At Coblentz we remained a day, in order to visit the fortress of Ehrenbreitstein. From our windows at the hotel we could look directly across to this grim giant of rock, as well as down upon the bridge of boats which crosses the Rhine here. It was endless amusement to watch the approach of the steamers, when, as if impelled by invisible boatmen, a part of the bridge would swing slowly round to make an opening, while the crowd of soldiers, market-women, and towns-people, waiting impatiently, furnished a constant and interesting study.

An hour or two after noon we too crossed the bridge in an open carriage, nearly overcome by the stifling heat, and after passing through the village of Ehrenbreitstein, ascended the winding road—a steep ascent, leading under great arches of solid masonry, through massive gateways, and shut in by the rock which forms the fortress. At various points, guards of Prussian soldiers, as immovable as the stone under their feet, were stationed. Suddenly in the gloomy silence, as we toiled slowly up, echoed a sharp tramp, tramp, and a line of soldiers filed by in grim silence, each one with a couple of loaves of bread slung by a cord over his shoulder. In a moment another line followed with a quantity of iron bedsteads, each borne solemnly upon the shoulders of four men. The guards accompanying them were armed, and wore queer, shining helmets. Still another company came swinging down to meet us, with fixed, imperturbable countenances, each bearing a towel in one hand, with military precision. They were on their way to the bathing-house upon the bridge.

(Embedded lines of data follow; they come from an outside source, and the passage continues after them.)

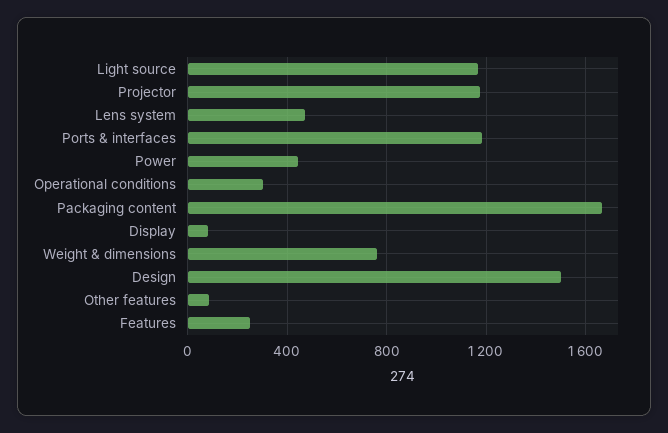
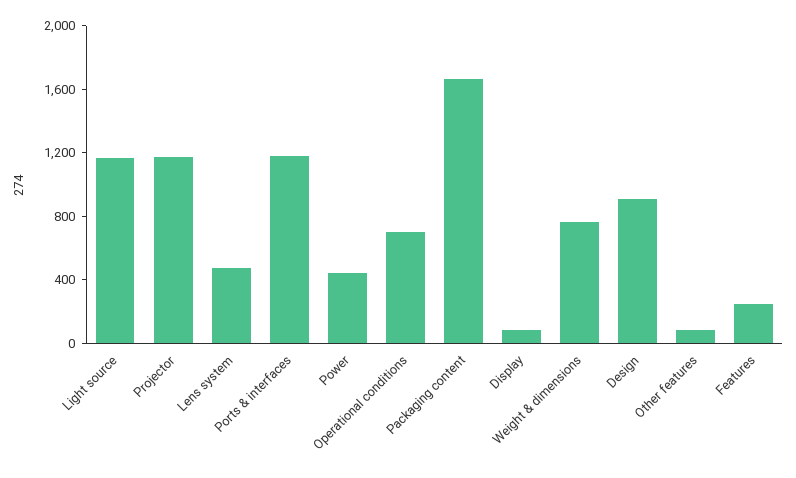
Operational conditions: 300 -> 700
Design: 1500 -> 900

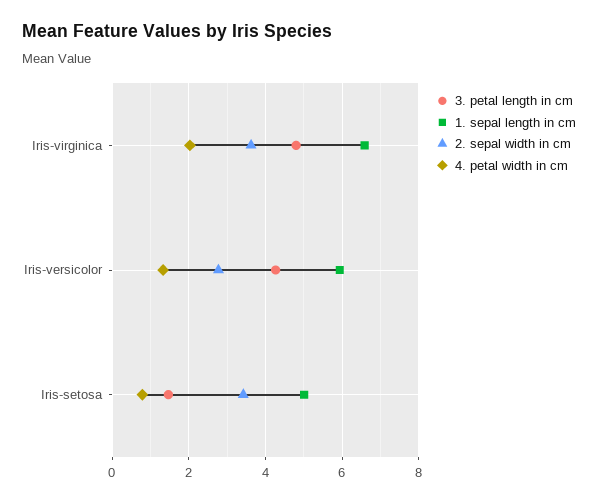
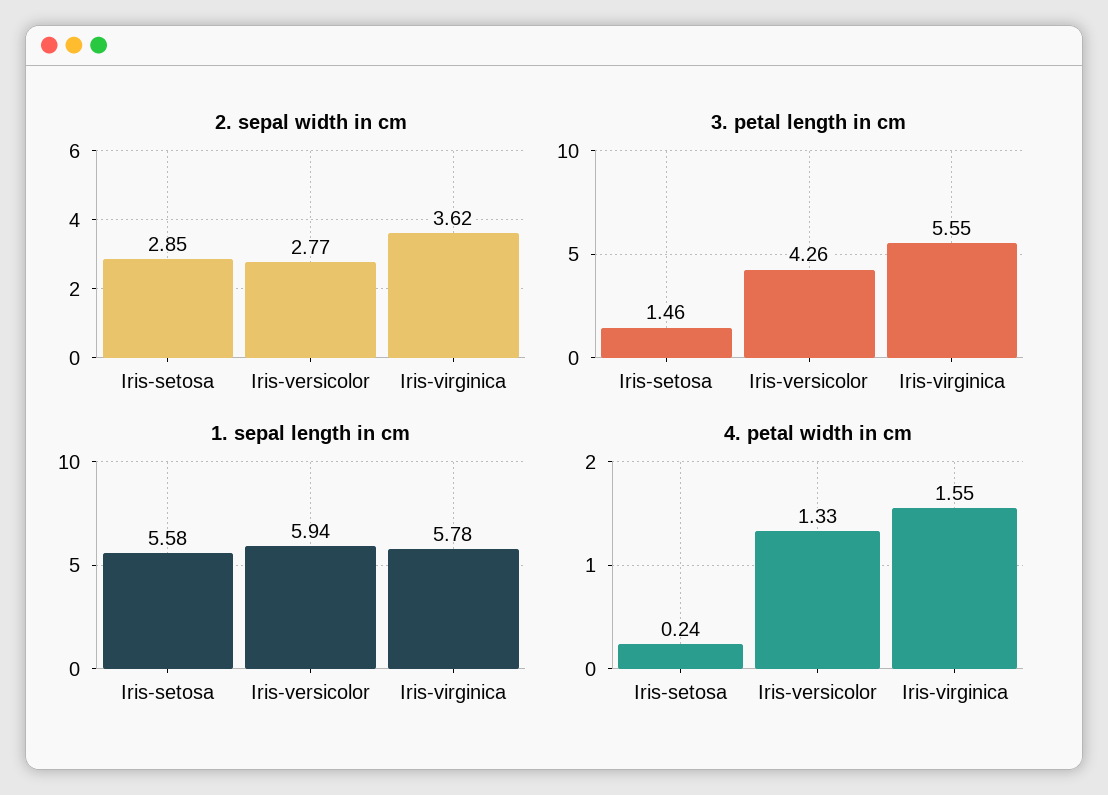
3. petal length in cm, Iris-virginica: 4.8 -> 5.55
1. sepal length in cm, Iris-virginica: 6.6 -> 5.78
4. petal width in cm, Iris-virginica: 2 -> 1.55
1. sepal length in cm, Iris-setosa: 5 -> 5.58
2. sepal width in cm, Iris-setosa: 3.4 -> 2.85
4. petal width in cm, Iris-setosa: 0.8 -> 0.24

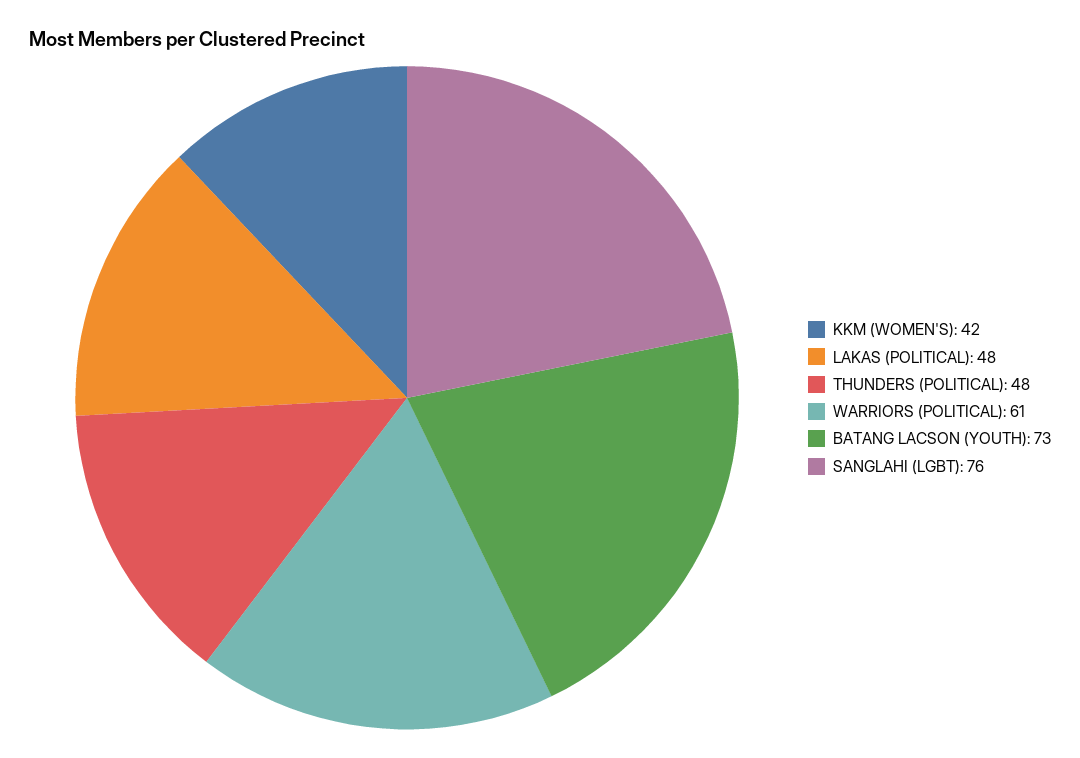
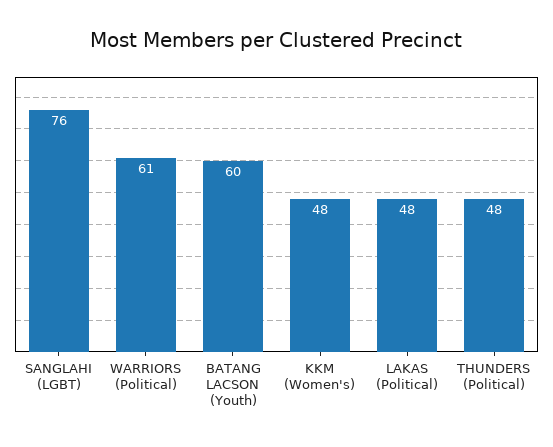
KKM (WOMEN'S): 42 -> 48
BATANG LACSON (YOUTH): 73 -> 60

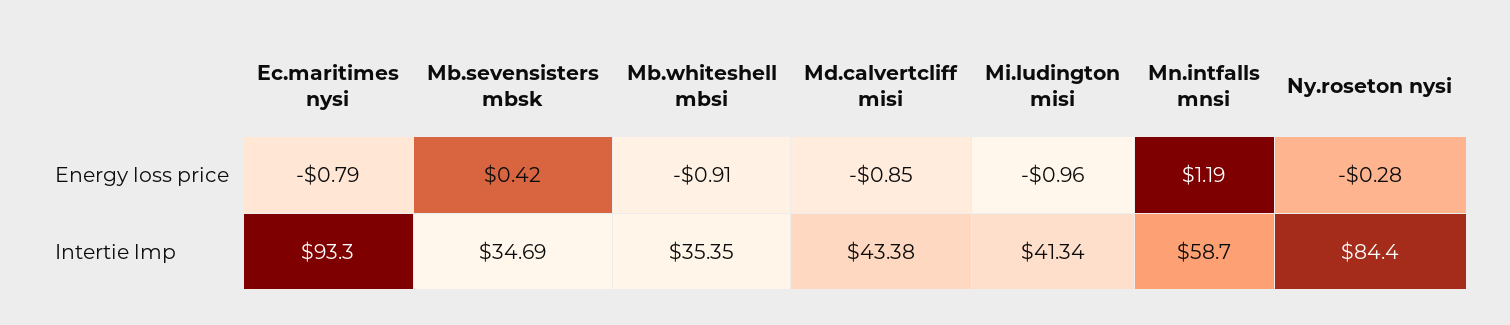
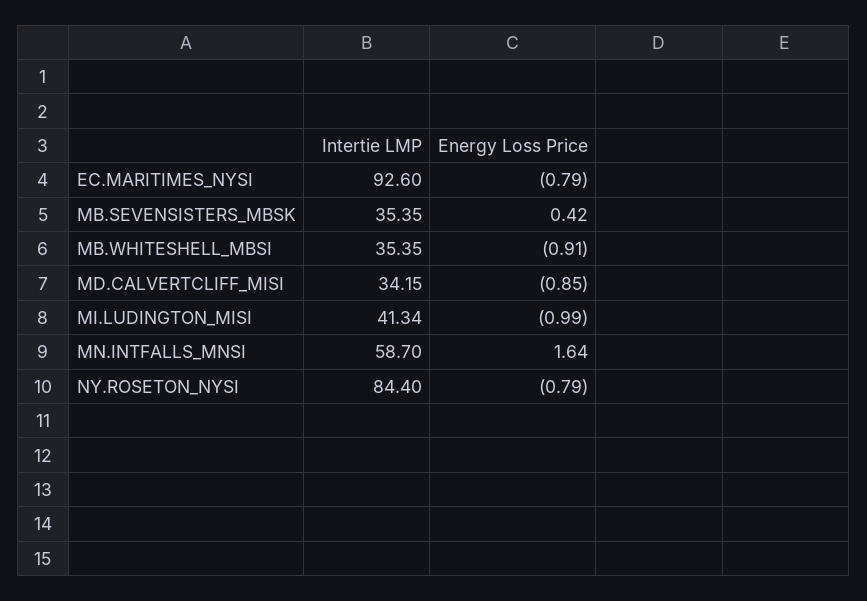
Mi.ludington misi, Energy loss price: -0.96 -> -0.99
Mn.intfalls mnsi, Energy loss price: 1.19 -> 1.64
Ny.roseton nysi, Energy loss price: -0.28 -> -0.79
Ec.maritimes nysi, Intertie lmp: 93.3 -> 92.6
Mb.sevensisters mbsk, Intertie lmp: 34.69 -> 35.35
Md.calvertcliff misi, Intertie lmp: 43.38 -> 34.15

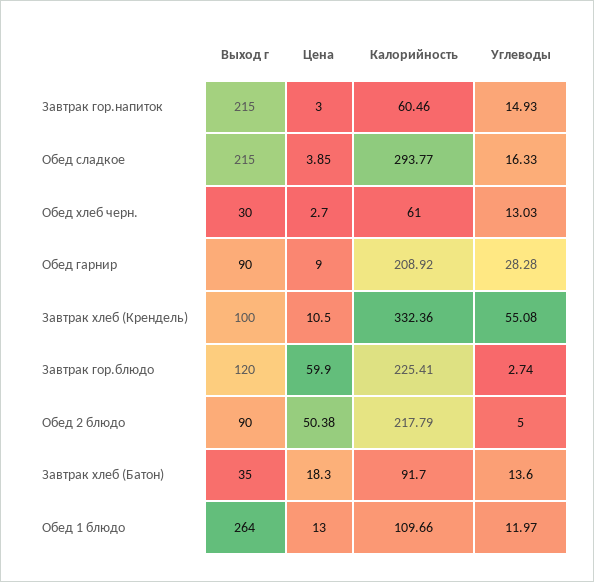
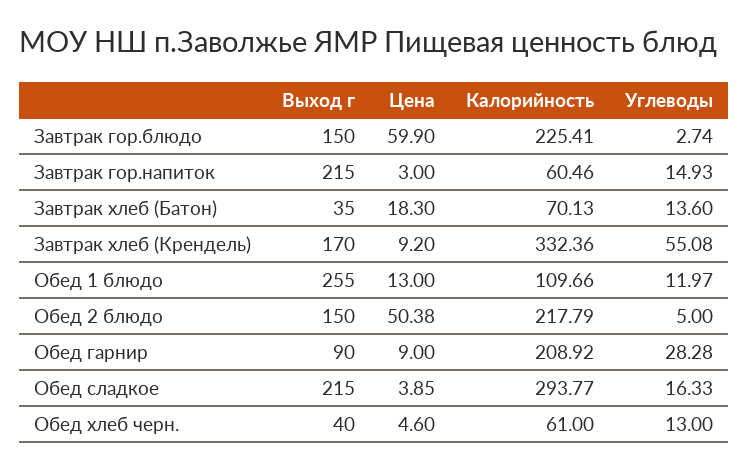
Выход г, Обед хлеб черн.: 30 -> 40
Цена, Обед хлеб черн.: 2.7 -> 4.6
Углеводы, Обед хлеб черн.: 13.03 -> 13
Выход г, Завтрак хлеб (Крендель): 100 -> 170
Цена, Завтрак хлеб (Крендель): 10.5 -> 9.2
Выход г, Завтрак гор.блюдо: 120 -> 150
Выход г, Обед 2 блюдо: 90 -> 150
Калорийность, Завтрак хлеб (Батон): 91.7 -> 70.13
Выход г, Обед 1 блюдо: 264 -> 255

Scattered about upon the broad esplanade at the summit, or rather arranged in lines upon the breezy, grass-grown space, were squads of recruits being drilled. At the word of command they struck the most extraordinary attitudes. Taking a tremendous stride, they endeavored to poise themselves on one foot, while they threw the other leg straight out behind into the air. Being of all sizes, forms, and degrees of grace in movement, the effect, to say the least, was surprising; especially as the most intense silence and seriousness prevailed. A second stride and fling followed, then a third, when a pert young officer, of the bantam species, seized a gun, and strutting to the front, proceeded to illustrate the idea more perfectly. At this point our gravity gave way.

A young sergeant, with a stupid but good-natured face, attached himself to us in the capacity of guide. He could speak nothing but German, of which not one of us understood a word. We followed him from point to point, politely attending to all his elaborate explanations, and were surprised to find how many ideas we had finally gained by means of the patient and painful pantomimic accompaniment to his words.

The view from the summit is wonderfully extensive. All the kingdoms of the earth and the glory of them seemed spread out at our feet; and our fat little guide grew fairly red in the face in his efforts to make us comprehend the names of the various points of interest.

When we returned to the carriage the animated jumping-Jacks were still engaged in their remarkable evolutions; and as we came down we had a last glimpse of our Dutch friend and his Malays, who were making the ascent on foot.